Protesters in the southeast Aurora Tollgate neighborhood Thursday night are targeting the home of Johnny Choate. Choate is the top official of the Aurora GEO ICE prison, a detention center for illegal immigrants. PHOTO BY PHILIP B. POSTON/Sentinel Colorado
Protesters in the southeast Aurora Tollgate neighborhood Thursday night are targeting the home of Johnny Choate. Choate is the top official of the Aurora GEO ICE prison, a detention center for illegal immigrants. PHOTO BY PHILIP B. POSTON/Sentinel Colorado

AURORA | Aurora City Council members will take a first formal vote Monday on a targeted picketing ordinance on at its regular meeting.

Councilwoman Francoise Bergan took up the 19-year-old city law after protestors in September took to the Tollgate Crossing neighborhood in southeast Aurora. The protest was in and near the home where Johnny Choate, a warden at the U.S. Immigration and Customs Enforcement detention center in north Aurora, lives. GEO Group Inc., a private company, contracts with the federal government to operate the facility.

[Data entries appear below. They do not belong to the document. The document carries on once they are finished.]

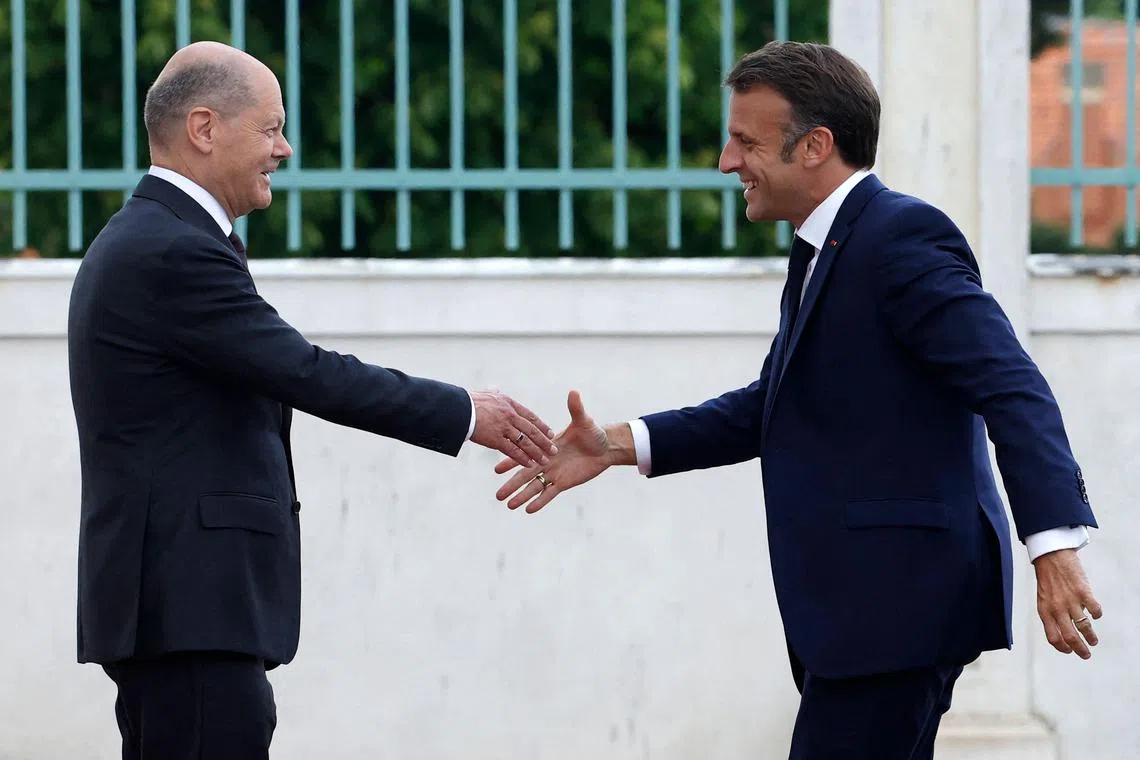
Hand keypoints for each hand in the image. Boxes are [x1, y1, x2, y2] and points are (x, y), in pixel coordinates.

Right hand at [470, 388, 557, 468]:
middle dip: (544, 441)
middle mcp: (510, 414)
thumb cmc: (468, 401)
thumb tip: (495, 389)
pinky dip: (522, 458)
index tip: (550, 433)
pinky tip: (530, 464)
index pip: (530, 416)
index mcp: (509, 403)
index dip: (541, 426)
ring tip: (545, 461)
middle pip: (532, 430)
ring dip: (537, 452)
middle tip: (554, 450)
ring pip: (525, 442)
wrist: (458, 408)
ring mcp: (504, 427)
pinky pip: (512, 450)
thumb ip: (494, 393)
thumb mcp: (486, 392)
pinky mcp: (495, 439)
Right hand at [494, 390, 611, 512]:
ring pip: (534, 487)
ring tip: (508, 504)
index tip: (496, 470)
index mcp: (547, 446)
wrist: (606, 448)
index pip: (525, 453)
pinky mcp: (565, 483)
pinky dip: (540, 501)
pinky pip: (549, 493)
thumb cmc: (593, 433)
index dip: (510, 461)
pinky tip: (528, 510)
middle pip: (525, 475)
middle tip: (497, 495)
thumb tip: (573, 392)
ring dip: (521, 496)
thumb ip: (576, 408)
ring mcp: (555, 474)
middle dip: (511, 485)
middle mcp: (547, 462)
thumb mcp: (583, 421)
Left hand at [1033, 548, 1101, 659]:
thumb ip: (1052, 613)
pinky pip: (1094, 610)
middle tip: (1085, 654)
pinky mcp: (1083, 592)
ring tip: (1094, 641)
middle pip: (1070, 637)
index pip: (1053, 637)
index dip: (1062, 647)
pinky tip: (1096, 615)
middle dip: (1080, 649)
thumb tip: (1064, 627)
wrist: (1051, 556)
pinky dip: (1097, 615)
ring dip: (1091, 637)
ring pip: (1084, 627)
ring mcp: (1071, 601)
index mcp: (1045, 610)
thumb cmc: (1047, 577)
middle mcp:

“I had so many residents that contacted me via email, texting, on Next Door, that I just felt that something had to be addressed,” Bergan said after introducing the ordinance to a city policy committee. ” … It was very scary I think for a lot of the residents.”

The ordinance up for a vote Monday would add language to the existing ordinance to clarify “targeted picketing,” according to city documents. 

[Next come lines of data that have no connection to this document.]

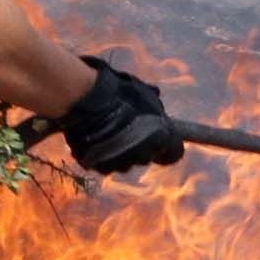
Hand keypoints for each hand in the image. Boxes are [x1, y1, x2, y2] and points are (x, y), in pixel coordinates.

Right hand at [58, 56, 184, 174]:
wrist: (84, 99)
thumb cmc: (117, 92)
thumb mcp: (143, 92)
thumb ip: (153, 101)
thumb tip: (155, 97)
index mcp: (162, 138)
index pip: (175, 153)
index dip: (168, 146)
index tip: (161, 139)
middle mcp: (144, 155)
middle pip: (147, 156)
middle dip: (140, 145)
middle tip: (127, 127)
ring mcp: (121, 164)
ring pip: (125, 162)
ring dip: (120, 151)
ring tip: (107, 130)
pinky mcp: (99, 167)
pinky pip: (104, 163)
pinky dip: (101, 154)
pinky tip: (93, 137)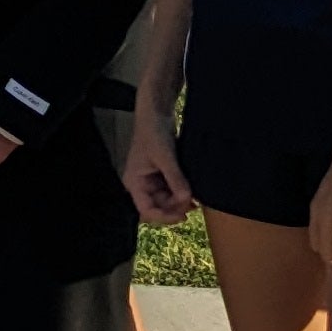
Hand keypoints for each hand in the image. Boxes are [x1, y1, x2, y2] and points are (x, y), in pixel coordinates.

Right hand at [123, 106, 193, 222]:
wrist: (156, 114)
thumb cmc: (153, 133)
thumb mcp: (165, 157)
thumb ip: (175, 179)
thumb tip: (187, 200)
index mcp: (135, 183)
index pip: (147, 210)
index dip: (164, 217)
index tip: (183, 216)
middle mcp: (142, 185)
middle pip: (159, 207)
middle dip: (176, 207)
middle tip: (194, 204)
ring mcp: (153, 180)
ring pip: (168, 200)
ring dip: (181, 201)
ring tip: (196, 198)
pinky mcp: (163, 175)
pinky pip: (173, 190)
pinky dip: (183, 192)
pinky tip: (193, 191)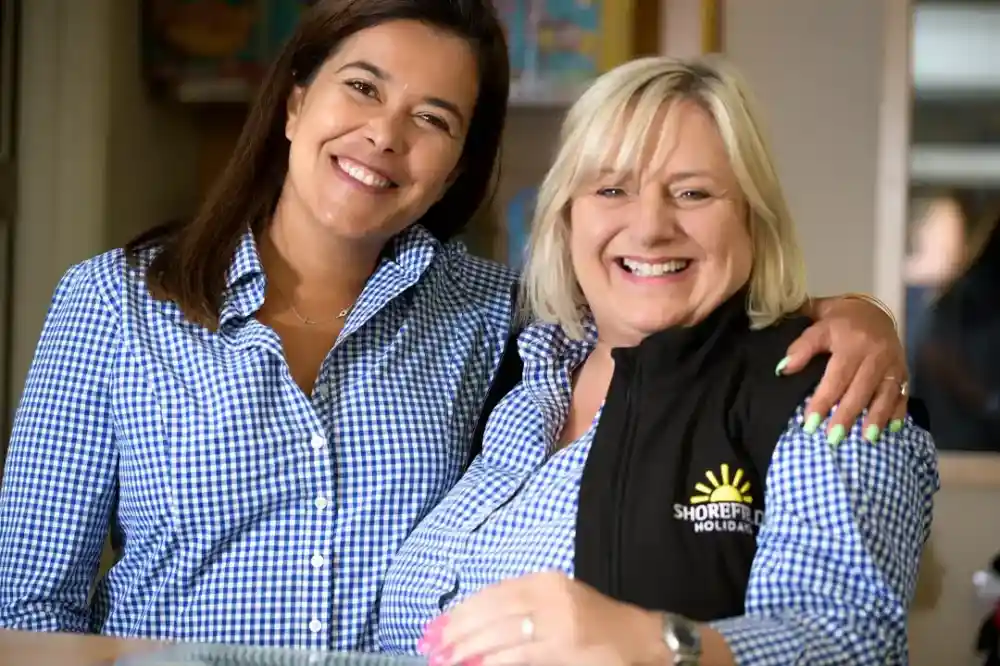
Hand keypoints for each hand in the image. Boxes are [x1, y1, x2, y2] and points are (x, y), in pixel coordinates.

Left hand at [419, 571, 664, 665]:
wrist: (638, 638)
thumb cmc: (594, 621)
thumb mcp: (557, 600)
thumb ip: (520, 607)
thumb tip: (473, 625)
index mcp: (543, 580)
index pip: (491, 594)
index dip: (461, 611)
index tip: (435, 627)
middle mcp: (548, 595)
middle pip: (490, 612)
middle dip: (457, 632)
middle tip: (431, 648)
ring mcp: (556, 621)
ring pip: (499, 634)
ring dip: (467, 649)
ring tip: (445, 661)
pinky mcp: (562, 647)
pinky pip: (518, 655)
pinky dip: (492, 660)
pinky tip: (474, 665)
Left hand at [778, 296, 906, 441]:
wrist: (873, 309)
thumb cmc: (838, 320)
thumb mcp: (817, 323)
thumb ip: (802, 346)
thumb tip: (783, 369)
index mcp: (851, 342)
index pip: (835, 377)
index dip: (822, 401)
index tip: (810, 423)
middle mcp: (874, 353)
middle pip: (860, 389)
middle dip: (846, 416)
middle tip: (833, 439)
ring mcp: (892, 363)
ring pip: (884, 393)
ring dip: (875, 417)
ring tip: (866, 439)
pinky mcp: (904, 370)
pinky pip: (903, 393)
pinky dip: (897, 412)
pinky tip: (892, 429)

“Targeting picketing of a residence is not permitted. However, non-targeted picketing and marching in a residential area is allowed, with some time, place and manner restrictions. This amendment clarifies the noise restriction in residential zoned districts between specified periods of time, specifically at night, and  specifies what constitutions obstruction of a residential street and sidewalk.”

Some city council members have raised questions about how noise would be measured and why an existing ordinance for unnecessary noise and disturbing the peace wouldn’t be applicable in these situations.

Protestors have balked at the proposed amendment. 

James Rotten, a spokesman for Denver Communists, previously told the Sentinel the group would double down on protests in the city if the amendment were to be added to city code.

“We oppose this attempt to repress free speech and, should it pass, we look forward to demonstrating that opposition outside another ICE official’s house,” Rotten wrote in an email. “Protests rarely pose a threat to public safety, as this bill claims, but they do pose a threat to public indifference to injustice. That is what the city of Aurora seeks to protect here—indifference to the concentration camp in our backyard.”